В тот год была ранняя весна. Зимние метели выплакались до конца еще в феврале, а теперь уж было начало марта. Снег стаял. Было солнечно.
Мы шли, и каждая металлическая тумба неудержимо привлекала мое внимание. Мне казалось, что, если с разбега удариться об нее грудью, грудь проломишь и смерть будет мгновенной. Рассудок сейчас же начинал противоречить, и говорил, что это невозможно. Но уже следующая тумба притягивала взгляд, и казалось, что это чрезвычайно желанно — разбежаться и изо всей силы удариться грудью о металлический выступ.
Мы зашли в какой-то пассаж. Мелитта вошла в магазин что-то купить. Я остался снаружи. И пока она там была, я понял с неотступностью, что, если она не вернется, тогда я могу еще жить и ждать, что, быть может, время вернет мне прежнюю ясность мысли и я буду снова читать любимые книги, готовиться к будущему, ибо я чувствовал, что во мне целый мир образов. Я чувствовал, что или я, или она. Почему? Я не мог бы объяснить себе. Она меня любила, и я ее любил. Но с тех пор как мы поженились, что-то налегло на меня проклятием, все ясное стало запутанным, все ранее возможное стало невозможным. И эта неспособность работать, которую один я мог бы кое-как переносить, теперь оттого, что я был с ней, была совершенно нестерпима.

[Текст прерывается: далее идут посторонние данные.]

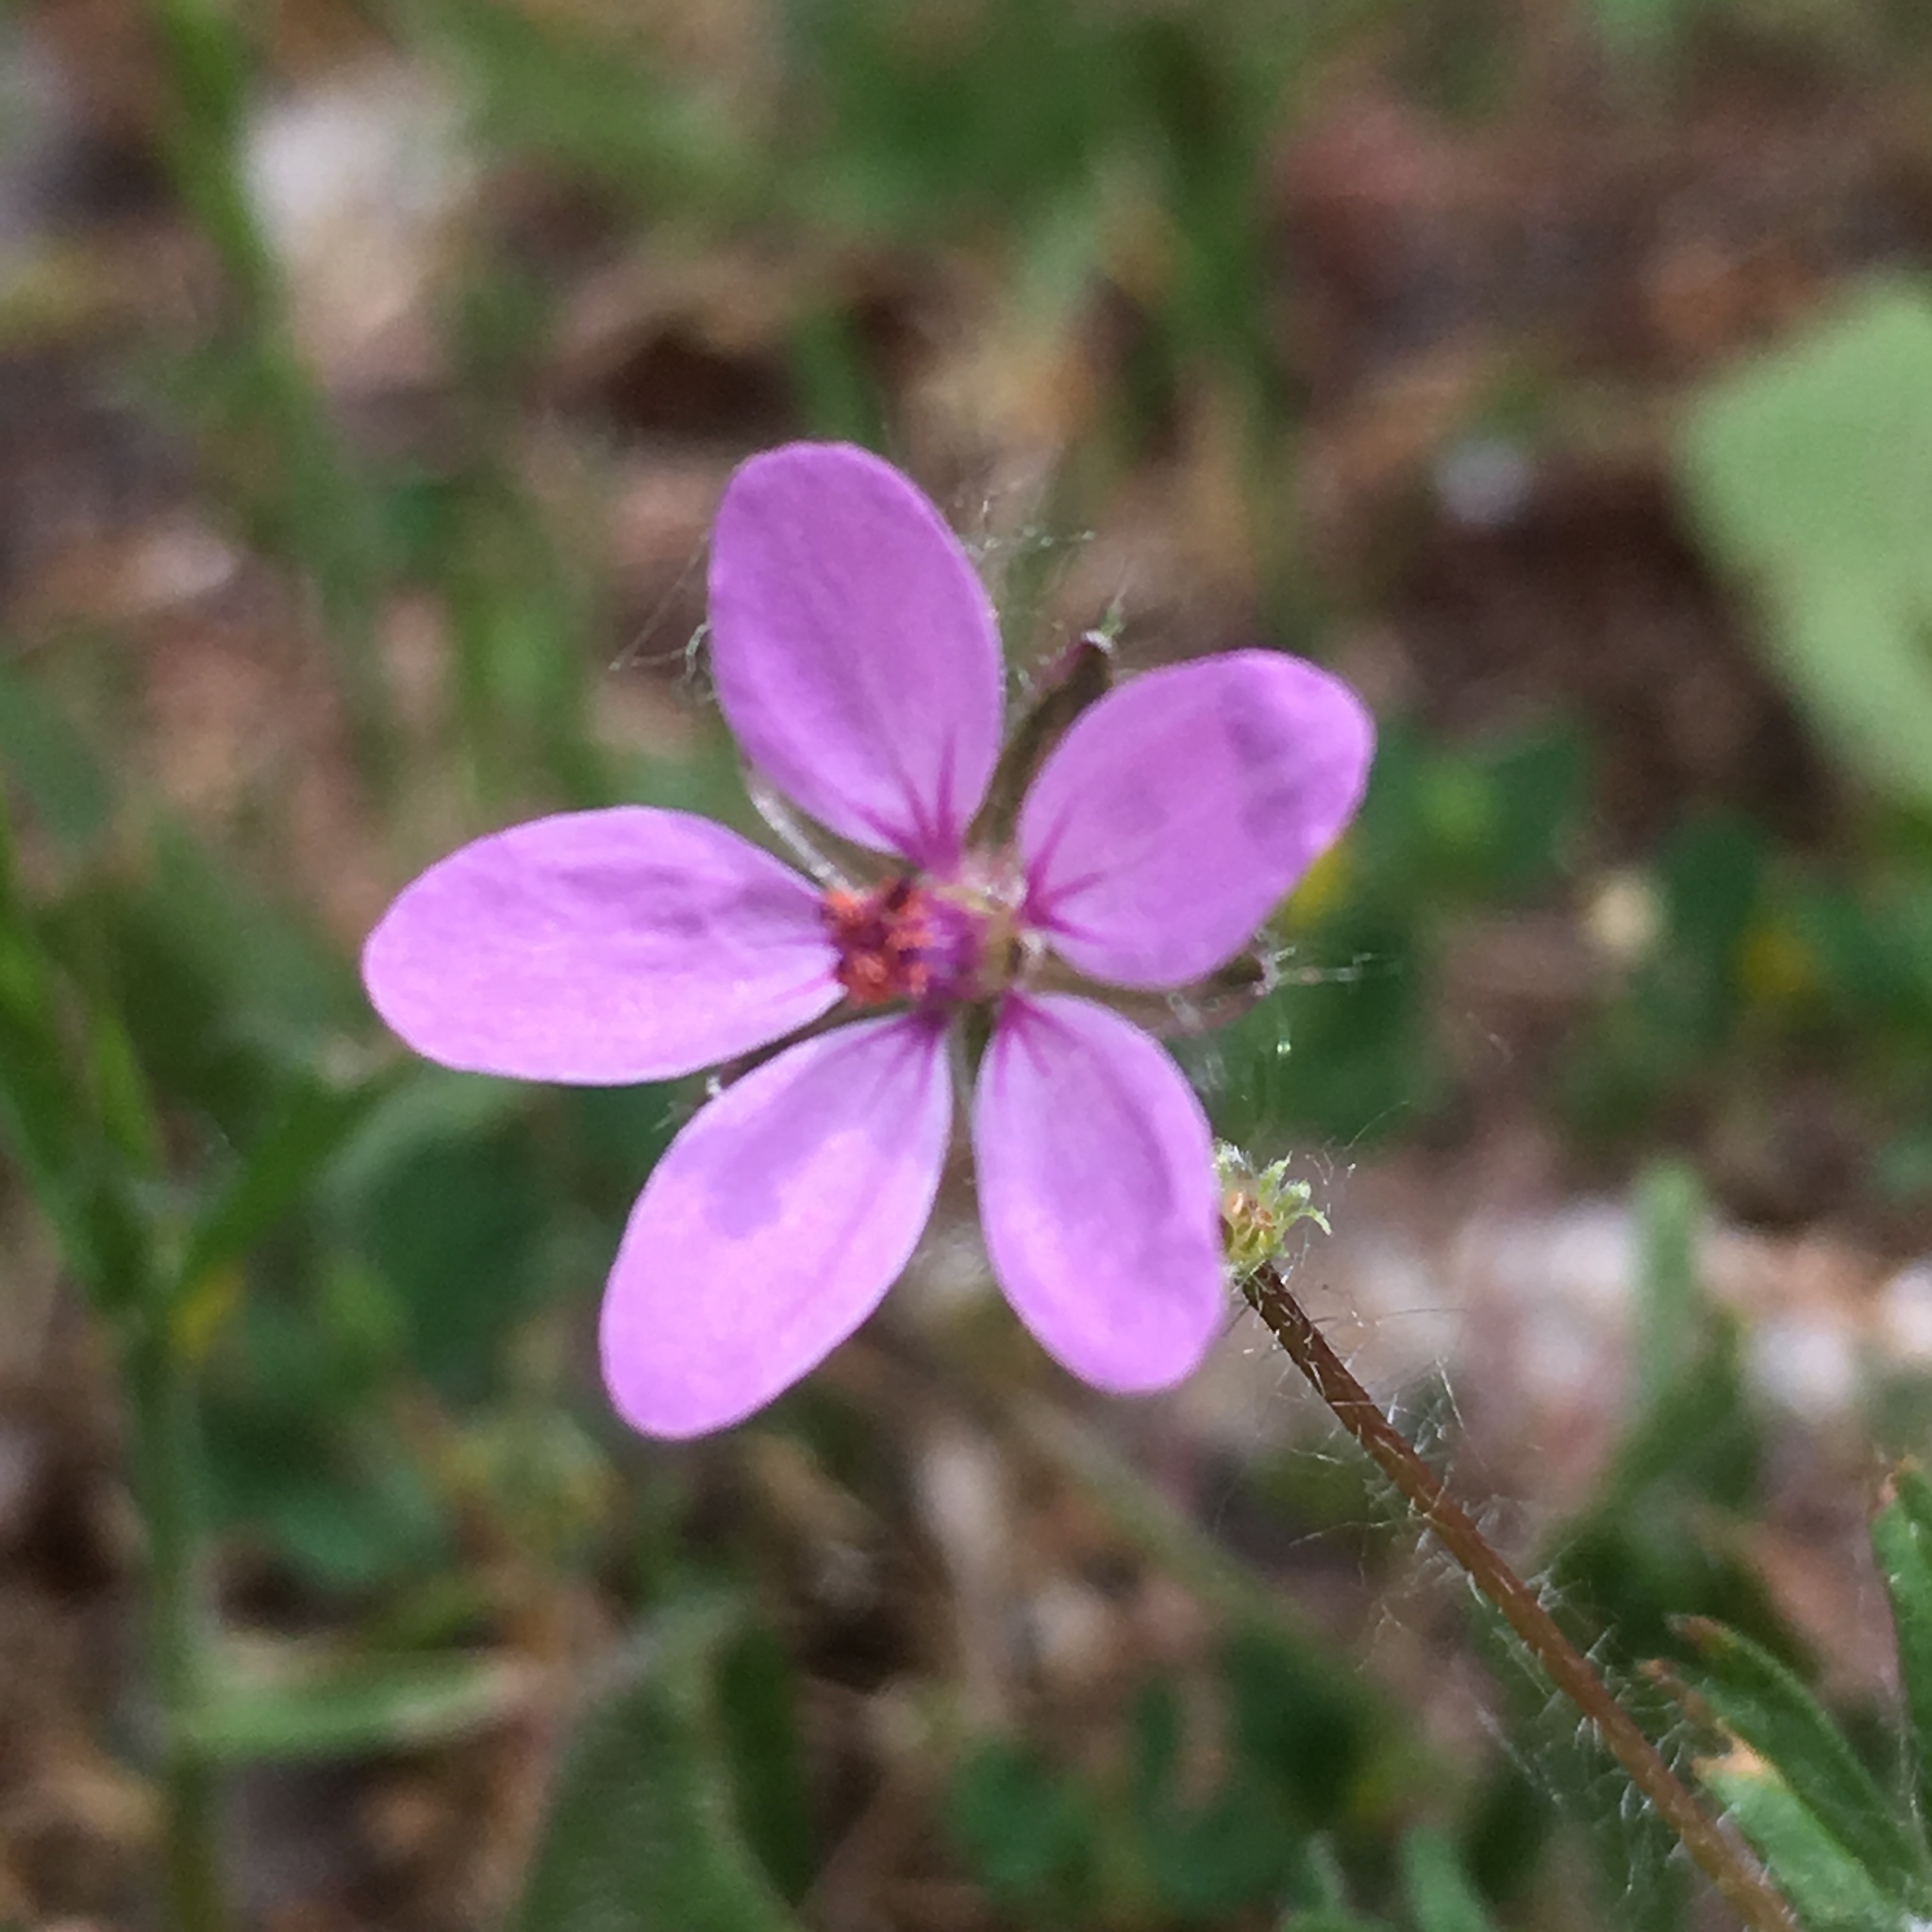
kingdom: Plantae
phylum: Tracheophyta
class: Magnoliopsida
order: Geraniales
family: Geraniaceae
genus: Erodium
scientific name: Erodium cicutarium
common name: Common stork's-bill
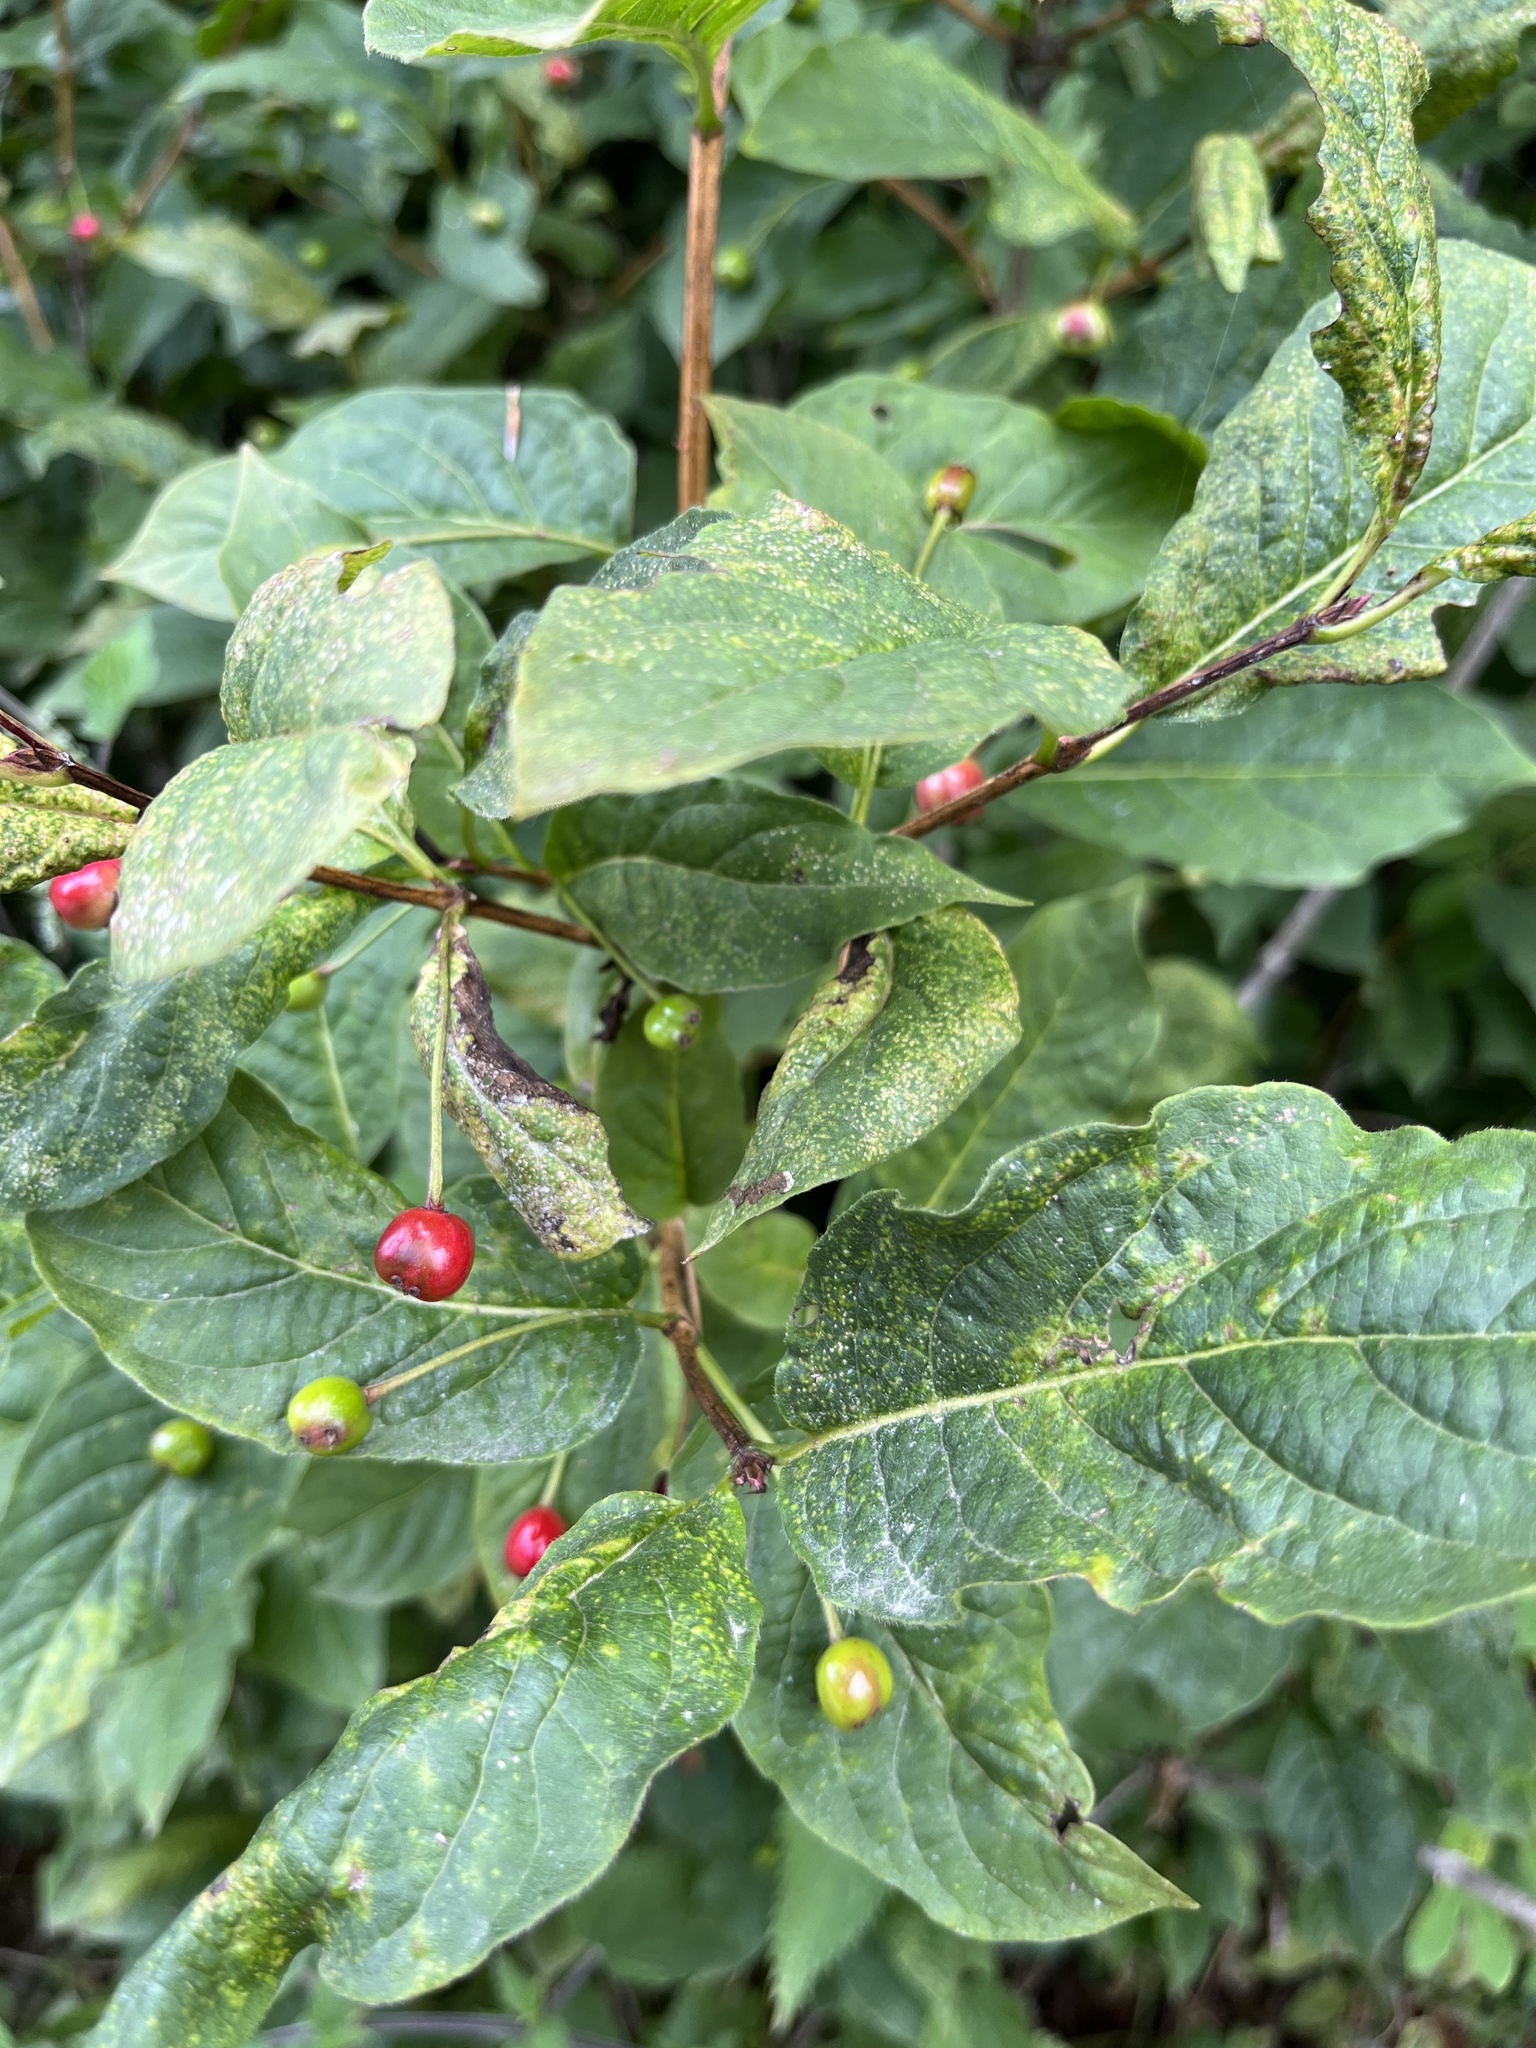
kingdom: Plantae
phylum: Tracheophyta
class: Magnoliopsida
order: Dipsacales
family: Caprifoliaceae
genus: Lonicera
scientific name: Lonicera alpigena
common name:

Прошли какие-то минуты. Немногие — и бесконечные. Напряженные, длительные. Я смотрел с суеверным чувством на дверь магазина и ждал. Моя судьба решалась. Я что-то должен сделать. Или она, или я. Дверь магазина открылась, и Мелитта вышла оттуда. Она молчала, глаза ее были опущены, красивое лицо ее было бледно. Что-то печальное и упрямое делало выражение ее лица застывшим.
Как я любил это лицо. Оно было боттичеллиевское, и одевалась она, словно одна из женщин Боттичелли. А это было давно, когда в России еще не знали Боттичелли и не говорили о нем. Не знал его и я, несведущий провинциал и не кончивший студент. Большие серые глаза, с продольным разрезом, белый выпуклый лоб, светлые вьющиеся волосы, узорные красные губы. Как целовали и как любили они целоваться, эти узорные губы. И после поцелуя оставляли в сердце грусть. Мы женились против воли моих родителей, и теперь я был с ними в ссоре. Я был в размолвке и с большею частью своих товарищей после женитьбы на ней. Она смеялась метко и уничтожающе над нашими революционными замыслами, и я постепенно отдалился от кружка, к которому раньше принадлежал. Сверстники мои, хранители народовольческих реликвий, как она их называла, считали меня чуть ли не изменником или вовсе изменником. Ведь я как раз тогда еще начал писать стихи и напечатал целую книгу их, и в них совсем-совсем не было никаких общественных тенденций. Мои товарищи радовались, что книга не имела ни малейшего успеха, и видели в этом достойную кару моего отступничества.